Seit 130 Jahren sorgen die Garitzer Sängerinnen und Sänger dafür, dass die wichtigen Ereignisse im Ort immer musikalisch ausgestaltet werden.
Im 'Gasthaus Krone' versammelten sich Ortsbürger und andere Herren von Garitz, um einen langgehegten Wunsch, nämlich der Gründung eines Gesangvereins Rechnung zu tragen. Tags darauf begab man sich zum Schreinermeister Häfner, um wegen Überlassung seines Klaviers 'Berathung' zu pflegen". Genau das ereignete sich im Dezember 1883, also vor beinahe genau 130 Jahren. Die Geburtsstunde des Gesangvereins im heutigen Stadtteil Garitz.
Die "Krone" gehört inzwischen der Vergangenheit an, der Gesangverein Garitz aber besteht seit 130 Jahren, probt in der ehemaligen Gemeindekanzlei und hatte nun seinen Ehrenabend im Festsaal des Parkwohnstiftes.
Eine Mark Leihgebühr Um auf das Klavier zurückzukommen: Man einigte sich damals auf eine Mark Leihgebühr und ein Vorkaufsrecht. Der Mitgliedsbeitrag wurde vor 130 Jahren für Sänger auf zehn Pfennige festgelegt, Nichtaktive zahlten das doppelte und wer die Proben oder Auftritte "schwänzte", musste ebenfalls zehn Pfennige an die Vereinskasse zahlen. Dennoch, der Verein stand auf gesunden Füßen, über Neuaufnahmen, damals durften in den Gesangverein nur Herren eintreten, wurde noch in geheimer Wahl abgestimmt und das damalige Protokoll vermerkte dazu - "jedoch oft zu lange". So war bei den Abstimmungen auch nicht immer die Stimme, oder das musikalische Verständnis des Bewerbers für die Aufnahme entscheidend, sondern vielmehr seine gesellschaftliche Stellung.
Anrede "Herr Direktor" Was heute mit "Chorleiter" vollkommen richtig tituliert wird, war damals der "Herr Direktor". Und noch etwas ganz Entscheidendes hat sich in den 130 Jahren ereignet: Die heutigen "Gesangsdirektoren", pardon Chorleiter, und davon hat der Garitzer Gesangsverein von 1883 mit Andrea Metzler und Rudolf Wurm gleich zwei, sind nicht nur deutlich jünger als die damaligen Ober- und Hauptlehrer, die früher den Chor leiteten. Sie gehören eigentlich zu den jüngsten Chormitgliedern überhaupt.
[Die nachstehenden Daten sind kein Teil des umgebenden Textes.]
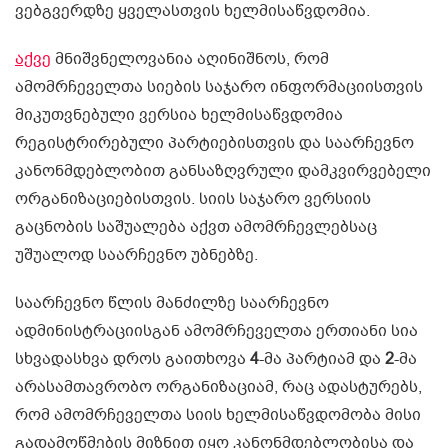
ვებგვერდზე ყველასთვის ხელმისაწვდომია.
აქვე
მნიშვნელოვანია აღინიშნოს, რომ
ამომრჩეველთა სიების საჯარო ინფორმაციისთვის
მიკუთვნებული ვერსია ხელმისაწვდომია
რეგისტრირებული პარტიებისთვის და საარჩევნო
კანონმდებლობით განსაზღვრული დამკვირვებელი
ორგანიზაციებისთვის. სიის საჯარო ვერსიის
გაცნობის საშუალება აქვთ ამომრჩევლებსაც
უშუალოდ საარჩევნო უბნებზე.
საარჩევნო წლის მანძილზე საარჩევნო
ადმინისტრაციისგან ამომრჩეველთა ერთიანი სია
სხვადასხვა დროს გაითხოვა
4
-მა პარტიამ და
2
-მა
არასამთავრობო ორგანიზაციამ, რაც ადასტურებს,
რომ ამომრჩეველთა სიის ხელმისაწვდომობა მისი
გადამოწმების მიზნით იყო კანონმდებლობისა და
Einige der Aktiven könnten vom Alter her nicht nur Eltern, sogar Großeltern der beiden Chorleiter sein.
Wie dem auch sei: Chorleiter Rudolf Wurm dirigiert heute auch den gemischten Chor des Männergesangvereins Westheim und so war dieser beim Ehrenabend als Gastchor zugegen.
Seit 65 Jahren aktiver Sänger Doch nochmal zurück in die Geschichte: Im April 1948 erwachte nach rund 20-jähriger Ruhe der Garitzer Gesangverein wieder wie ein "Phönix aus der Asche". Mit Egon Reichert, einem der damaligen "Wiedergründungsmitglieder", hat der Verein sogar noch ein aktives Mitglied. Reichert wurde jetzt für 65 Jahre Mitgliedschaft ausgezeichnet.
Wo wird mehr geleistet? Ewald Kiesel, Vorsitzender der Sängergruppe Bad Kissingen, der gemeinsam mit Paul Kolb vom Sängerkreis Schweinfurt die Ehrungen vornahm, stellte eingangs die kritische Frage, wo wohl mehr Kultur praktiziert werde: "Im Rundfunk und Fernsehen, wo hochbezahlte Stars Konzerte bieten, die mit erheblichen staatlichen Mitteln gefördert werden. Oder sei die Kultur in den Dörfern und Städten höher einzuschätzen, wo eine große Zahl von Laienchorsängern immer und ehrenamtlich zur Stelle ist, wenn es gilt, den Festlichkeiten im kirchlichen oder weltlichen Bereich einen würdigen, stilvollen Rahmen zu geben.
Die Frage blieb im Raum stehen, die Antwort gaben die Sängerinnen und Sänger: Die Zuschauer waren begeistert ob der Vorträge und spendeten einen Applaus, der bei einem hochbezahlten Star auch nicht hätte lauter ausfallen können.